- The exercise: Reproduce the question below about computing the MLE for a uniform sample with negative values, in full and word for word.

- Selection:
%%
How to calculate MLE when given a sample set that includes negative values?

Question

Let $X_1, X_2, ..., X_n$ ~ $U(-\theta, \theta)$, it is known that $\hat{\theta}_{MLE} = X_{max}$ of the sample set.

The given sample set is $X_1 = -0.9$, $X_2 = -0.3$, $X_3 = -0.1$, $X_4 = 0.2$, $X_5 = 0.4$, $X_6 = 0.6$, and $X_7 = 0.8$

I'm not sure which of the following is correct...

$$\hat{\theta}_{MLE} = |X_k| \hspace{1cm} or \hspace{1cm} \hat{\theta}_{MLE} = X_k$$

and equivalently in this case...
%%
- Available data:
%%
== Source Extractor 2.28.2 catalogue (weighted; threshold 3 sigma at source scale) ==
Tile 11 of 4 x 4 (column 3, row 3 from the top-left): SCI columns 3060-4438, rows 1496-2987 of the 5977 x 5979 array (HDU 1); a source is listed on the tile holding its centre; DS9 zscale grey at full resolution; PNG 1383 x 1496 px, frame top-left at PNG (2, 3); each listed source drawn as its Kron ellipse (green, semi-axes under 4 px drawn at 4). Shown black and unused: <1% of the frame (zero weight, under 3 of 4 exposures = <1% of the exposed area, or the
%%
- Output of the exercise:
How to calculate MLE when given a sample set that includes negative values?

Question

Let $X_1, X_2, ..., X_n$ ~ $U(-\theta, \theta)$, it is known that $\hat{\theta}_{MLE} = X_{max}$ of the sample set.

The given sample set is $X_1 = -0.9$, $X_2 = -0.3$, $X_3 = -0.1$, $X_4 = 0.2$, $X_5 = 0.4$, $X_6 = 0.6$, and $X_7 = 0.8$

I'm not sure which of the following is correct...

$$\hat{\theta}_{MLE} = |X_k| \hspace{1cm} or \hspace{1cm} \hat{\theta}_{MLE} = X_k$$

and equivalently in this case...